#### EXERCISE PASSAGE:
Skip to content

Hosted Engine Python

This page documents the local Python surface for the hosted engine.

It is a different package boundary from the public late-interaction SDK:

  • use import kayak for the open local retrieval SDK
  • use import kayak_engine for hosted-engine snapshot reuse and local serving helpers

Use this page when:

  • your data already lives in a hosted-engine service root
  • one published snapshot stays fixed across many searches
  • you want to reuse that snapshot from Python instead of reloading it per query
  • you want one explicit local runtime for many same-process callers

Choose The Hosted Python Shape

Use:

  • prepare_exact_search_session(...)

Choose this when one caller reuses one pinned snapshot directly.

Use:

  • prepare_exact_search_runtime(...)
  • concurrency_lane_count to raise same-snapshot concurrent capacity

Choose this when one Python process needs one explicit multi-caller runtime.

Use:

  • runtime.submit(...)
  • runtime.stats()

Choose this when callers submit work independently and you want explicit queue and batch behavior.

This is the wrong page.

Use:

One Pinned Snapshot

Use prepare_exact_search_session(...) when one caller owns the query loop and you want to reuse one published snapshot directly.

from kayak_engine import prepare_exact_search_session

session = prepare_exact_search_session(
    service_root="./.state/kayak-engine",
    collection_id="news",
    tenant_id="tenant-a",
    namespace_id="search",
    snapshot_id="snapshot-0001",
)

#### Pixel coordinate listings:

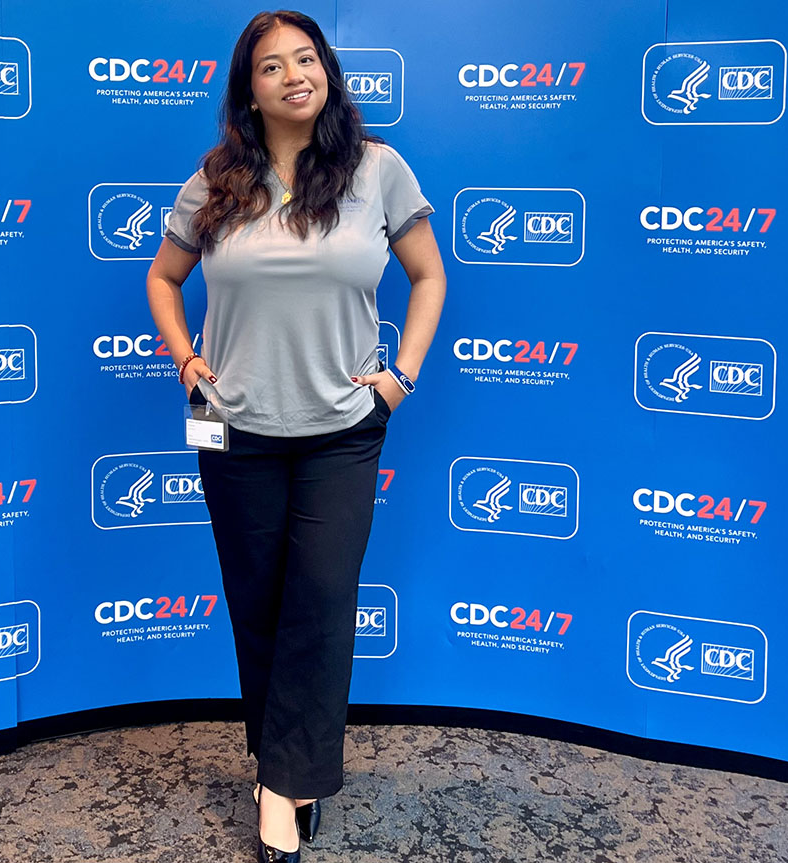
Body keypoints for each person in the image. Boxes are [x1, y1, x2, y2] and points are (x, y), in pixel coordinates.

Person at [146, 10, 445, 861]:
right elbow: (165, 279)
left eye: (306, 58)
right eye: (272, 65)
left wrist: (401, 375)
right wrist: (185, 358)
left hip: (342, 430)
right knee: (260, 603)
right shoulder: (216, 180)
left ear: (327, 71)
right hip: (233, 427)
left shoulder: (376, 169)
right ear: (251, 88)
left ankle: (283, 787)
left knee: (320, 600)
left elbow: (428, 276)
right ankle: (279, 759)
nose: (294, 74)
==
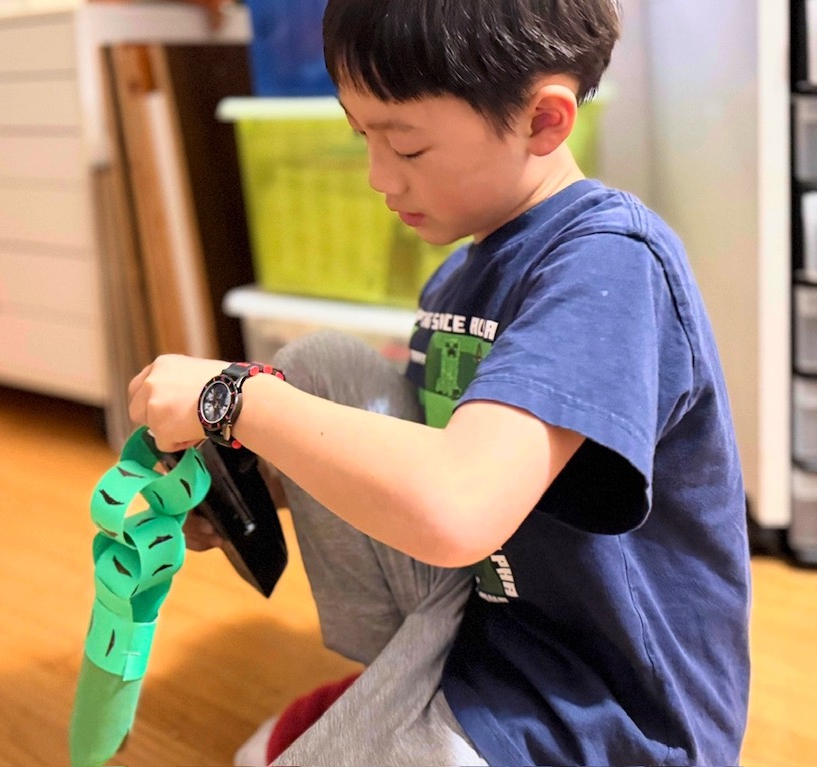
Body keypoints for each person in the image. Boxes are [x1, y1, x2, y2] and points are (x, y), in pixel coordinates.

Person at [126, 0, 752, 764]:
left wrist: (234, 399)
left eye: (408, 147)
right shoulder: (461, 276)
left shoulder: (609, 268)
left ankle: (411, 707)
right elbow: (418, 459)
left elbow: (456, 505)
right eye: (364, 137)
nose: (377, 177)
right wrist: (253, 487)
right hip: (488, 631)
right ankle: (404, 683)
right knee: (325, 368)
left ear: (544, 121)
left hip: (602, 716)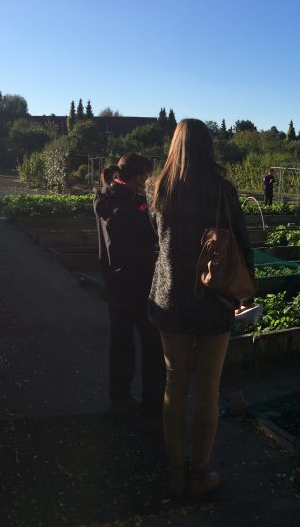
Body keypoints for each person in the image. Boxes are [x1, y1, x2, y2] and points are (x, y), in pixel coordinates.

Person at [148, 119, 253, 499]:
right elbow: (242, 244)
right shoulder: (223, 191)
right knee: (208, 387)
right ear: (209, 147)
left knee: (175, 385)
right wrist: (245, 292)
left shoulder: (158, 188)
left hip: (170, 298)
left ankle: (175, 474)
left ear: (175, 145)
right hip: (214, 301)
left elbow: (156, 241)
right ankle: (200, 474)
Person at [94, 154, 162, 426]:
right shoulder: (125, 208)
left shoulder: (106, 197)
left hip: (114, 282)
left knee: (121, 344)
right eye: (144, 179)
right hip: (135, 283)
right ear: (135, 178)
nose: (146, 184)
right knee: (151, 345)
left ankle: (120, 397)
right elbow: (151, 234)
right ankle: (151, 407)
...
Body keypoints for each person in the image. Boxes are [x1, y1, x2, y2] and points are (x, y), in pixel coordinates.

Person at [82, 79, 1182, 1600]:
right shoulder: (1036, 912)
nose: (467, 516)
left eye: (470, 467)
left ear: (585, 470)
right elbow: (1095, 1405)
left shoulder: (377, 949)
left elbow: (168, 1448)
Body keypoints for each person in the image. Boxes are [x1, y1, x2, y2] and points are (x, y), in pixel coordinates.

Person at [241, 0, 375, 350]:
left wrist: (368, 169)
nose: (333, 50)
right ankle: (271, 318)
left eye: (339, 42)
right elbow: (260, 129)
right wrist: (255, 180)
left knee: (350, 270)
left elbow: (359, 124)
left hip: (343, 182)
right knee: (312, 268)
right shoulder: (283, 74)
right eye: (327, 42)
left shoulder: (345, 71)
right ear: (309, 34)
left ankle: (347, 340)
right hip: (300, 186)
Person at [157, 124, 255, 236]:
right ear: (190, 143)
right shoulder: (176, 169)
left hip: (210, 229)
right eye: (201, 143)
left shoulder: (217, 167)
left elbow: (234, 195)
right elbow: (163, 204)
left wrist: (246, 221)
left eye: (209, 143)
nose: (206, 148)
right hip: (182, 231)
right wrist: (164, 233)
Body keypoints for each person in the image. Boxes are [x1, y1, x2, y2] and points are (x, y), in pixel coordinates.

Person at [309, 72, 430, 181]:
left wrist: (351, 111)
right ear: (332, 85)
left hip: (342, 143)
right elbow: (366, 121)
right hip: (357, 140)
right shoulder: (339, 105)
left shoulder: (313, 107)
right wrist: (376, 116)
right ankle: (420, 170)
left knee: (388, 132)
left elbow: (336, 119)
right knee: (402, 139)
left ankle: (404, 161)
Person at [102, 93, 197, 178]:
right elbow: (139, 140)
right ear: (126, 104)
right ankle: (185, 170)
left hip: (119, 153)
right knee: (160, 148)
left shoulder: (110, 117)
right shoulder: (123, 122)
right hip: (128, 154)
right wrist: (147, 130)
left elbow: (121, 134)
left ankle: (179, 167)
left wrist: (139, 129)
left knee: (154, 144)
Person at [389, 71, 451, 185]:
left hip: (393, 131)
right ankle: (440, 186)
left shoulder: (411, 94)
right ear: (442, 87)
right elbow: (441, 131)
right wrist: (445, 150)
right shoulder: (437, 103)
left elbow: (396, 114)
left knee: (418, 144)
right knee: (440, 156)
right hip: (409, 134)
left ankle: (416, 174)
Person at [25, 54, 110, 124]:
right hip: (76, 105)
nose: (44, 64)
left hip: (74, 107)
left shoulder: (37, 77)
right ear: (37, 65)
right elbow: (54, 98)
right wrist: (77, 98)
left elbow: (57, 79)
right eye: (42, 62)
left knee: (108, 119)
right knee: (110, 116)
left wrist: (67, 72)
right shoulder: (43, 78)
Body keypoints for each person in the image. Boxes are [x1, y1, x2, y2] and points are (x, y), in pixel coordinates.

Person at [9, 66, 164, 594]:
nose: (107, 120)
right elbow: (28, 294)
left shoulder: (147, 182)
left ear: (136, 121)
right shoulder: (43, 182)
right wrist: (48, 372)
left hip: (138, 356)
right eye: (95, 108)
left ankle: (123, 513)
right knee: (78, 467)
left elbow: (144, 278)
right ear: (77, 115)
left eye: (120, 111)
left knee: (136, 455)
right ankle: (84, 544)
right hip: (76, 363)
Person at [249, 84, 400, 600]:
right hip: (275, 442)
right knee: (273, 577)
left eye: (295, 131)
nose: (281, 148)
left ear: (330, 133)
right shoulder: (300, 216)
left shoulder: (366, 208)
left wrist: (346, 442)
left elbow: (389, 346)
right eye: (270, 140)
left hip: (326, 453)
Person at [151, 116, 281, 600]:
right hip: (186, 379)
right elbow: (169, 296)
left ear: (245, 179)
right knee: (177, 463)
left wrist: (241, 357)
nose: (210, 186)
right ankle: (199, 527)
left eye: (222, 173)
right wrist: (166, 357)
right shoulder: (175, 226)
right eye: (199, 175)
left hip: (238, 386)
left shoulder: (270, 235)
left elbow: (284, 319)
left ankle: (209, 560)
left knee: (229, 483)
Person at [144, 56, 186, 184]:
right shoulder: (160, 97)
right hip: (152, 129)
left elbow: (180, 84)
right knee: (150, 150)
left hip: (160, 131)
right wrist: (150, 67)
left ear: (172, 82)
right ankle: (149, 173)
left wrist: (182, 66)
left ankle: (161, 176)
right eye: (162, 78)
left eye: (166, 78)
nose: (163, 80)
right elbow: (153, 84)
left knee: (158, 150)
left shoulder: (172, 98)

#### WHAT YOU WILL DO:
• A. In the hosted engine Python page, write out the part starting with "Choose this when one Python" and going on through "and batch behavior.", replacing "multi-caller runtime" with "shared runtime".
• B. Pick up the hosted engine Python page where it stops and carry it forward.
You won't need the pixel coordinate data.

#### RESPONSES:
• A.
Choose this when one Python process needs one explicit shared runtime.

Use:

  • runtime.submit(...)
  • runtime.stats()

Choose this when callers submit work independently and you want explicit queue and batch behavior.

• B.
response = session.search(
    {
        "query_model_name": "colbertv2",
        "query": [[1.0, 0.0], [0.0, 1.0]],
        "final_k": 5,
    }
)

Why this exists:

  • the snapshot is prepared once
  • repeated exact search reuses the same pinned snapshot state
  • the request still stays explicit about query vectors, snapshot id, and final_k

Explicit Scoring Knobs

Use ExactScoringOptions when you want the exact scoring kernel settings to be visible in Python instead of relying on hidden defaults in application code.

from kayak_engine import ExactScoringOptions

scoring = ExactScoringOptions(
    enable_parallel_scoring=True,
    enable_dim128_fast_path=True,
    enable_parallel_work_item_oversubscription=False,
    parallel_work_item_count_override=4,
)

response = session.search(request, scoring=scoring)

Many Same-Process Callers

Use prepare_exact_search_runtime(...) when many callers in the same Python process need one shared same-snapshot exact-search surface.

from kayak_engine import (
    PreparedExactSearchRuntimeConfig,
    prepare_exact_search_runtime,
)

runtime = prepare_exact_search_runtime(
    service_root="./.state/kayak-engine",
    collection_id="news",
    tenant_id="tenant-a",
    namespace_id="search",
    snapshot_id="snapshot-0001",
    config=PreparedExactSearchRuntimeConfig(
        concurrency_lane_count=2,
        worker_count=4,
        max_batch_size=32,
        max_batch_wait_ms=2,
    ),
)

response = runtime.search(
    {
        "query_model_name": "colbertv2",
        "query": [[1.0, 0.0], [0.0, 1.0]],
        "final_k": 5,
    }
)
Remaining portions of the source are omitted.